Given that this is the case, I have decided to feature the occasional review for the “Armchair Culinaut,” the individual who likes the idea of eating exotic stuff but can’t bring him/herself to actually pop open a bag of roasted crickets and dig in.

A person’s limited by geography, of course, and the best, most accesible bet for most American culinauts is the local sushi joint. Now, generally people stick to your typical tuna or salmon, which, while delicious and slightly adventerous for the corn-fed set, are familiar and texturally innocuous. The more daring of the new-to-sushi might go for some unagi, the delicious broiled eel (funny, as eel was a staple-fish for thousands of years in Europe) or even the more rubbery “deep sea” sushi (octopus and squid). This is all well and good, and as all sushi is heavenly, count me in on all of it. Let me tell you, people, I don’t care what you order when you go out for sushi. I am one hundred percent pro-sushi. (Personal fave: Saba or Mackerel, the quality of which is always indicative of the overall quality of the sushi joint in particular).

Nonetheless, there are two beasties often found in sushi restaraunts that are typically reserved only for the most curious of palate, namely the humble sea urchin and the obscene in every way geoduck (pronounced “gooey-duck”). I have now tried both, and can honestly offer some thoughts on both of these so-called delicacies. Here is the main thought:


There are very few things I don’t like when it comes to food. At the top of my list of gustatory terror is the sea urchin. I have almost never tasted something so repulsive. Imagine, if you will, the spiky critter familiar from sea floors everywhere:

One of These

One of These

Now imagine turning it upside-down, scooping out its gonads, dumping them into a ring of seaweed, sculpting them into the shape of a brain, and eating them raw. To imagine the experience, simply take some condensed milk or thick cream, mix in a cup of salt water, a tablespoon of creamy peanut butter, and the indescribable flavor of Abstract Awfulness, and eat. Yuck. Do not eat sea urchin.

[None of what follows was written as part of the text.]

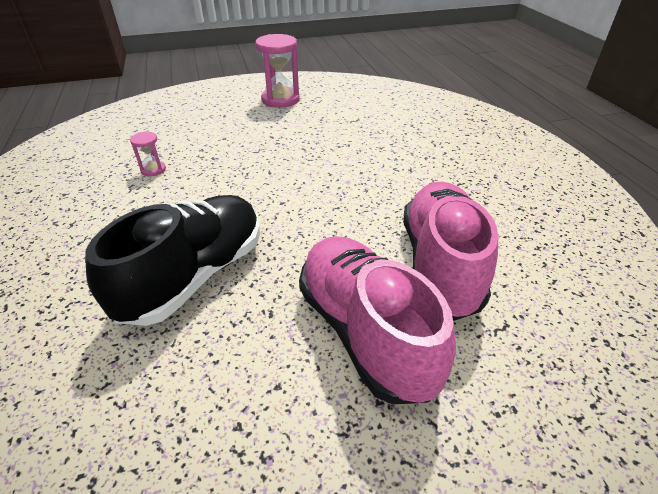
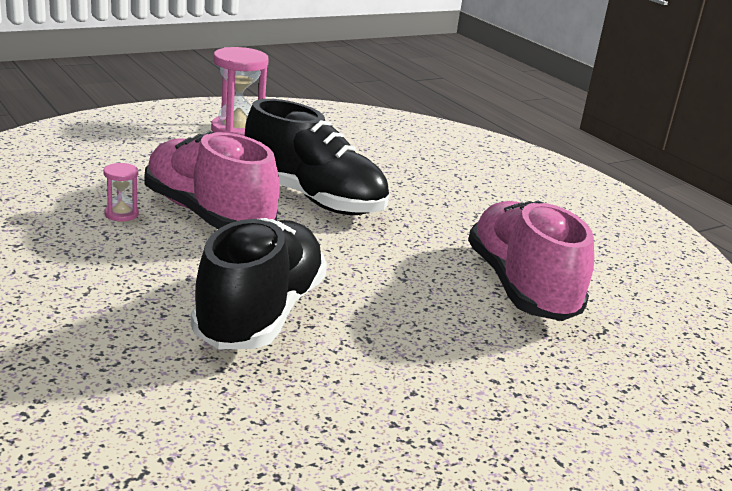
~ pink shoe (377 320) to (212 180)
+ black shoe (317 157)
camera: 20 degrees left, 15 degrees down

The geoduck (again, it’s “gooey-duck”), on the other hand, doesn’t have a terribly offensive flavor. No, the horror of this critter is almost entirely in the fact that… well, see for yourself:

Would You Put This Geoduck In Your Mouth?

Would You Put This Geoduck In Your Mouth?

As you can see, it’s basically a clam shaped like a giant penis. Like many things unfit for human consumption, some cultures (*i’m looking at you japan*) consider this monstrosity a great delicacy. It’s harvested primarily in the Pacific Northwest, just north of Seattle, and these things sell overseas for ridiculous amounts. For those as of yet unconvinced that the Creator God is at best completely bonkers, there is an overseas black market for these. When “stimulated,” they shoot sea water from the end of that giant muscle, and it’s this sea water that imparts the flavor to the meat.

Remember, as I said, this beastie doesn’t *taste* terrible. It’s not delicious, but it’s not awful for your average fan of seafood. It basically tastes like a mouthfull of wharf and seagulls screaming over barnacle encrusted pier. However, *everything else about the geoduck is disgusting and terrible*. We’ve covered how it looks, but even more unsettling is the fact that it’s *crunchy*. Not like fried crunchy, but like raw squash crunchy. Which is fine in a late-summer zucchini with some ranch dressing, but not fine at all in a slimy penis clam that tastes like King Neptune’s bathwater.

So there you have it: two dishes that I have tried so you don’t have to. Again, for some reason some people love these things. If you are one of them, I will try to look past your obviously nutty sense of what qualifies as “food,” and invite you to post why you like these in the comments.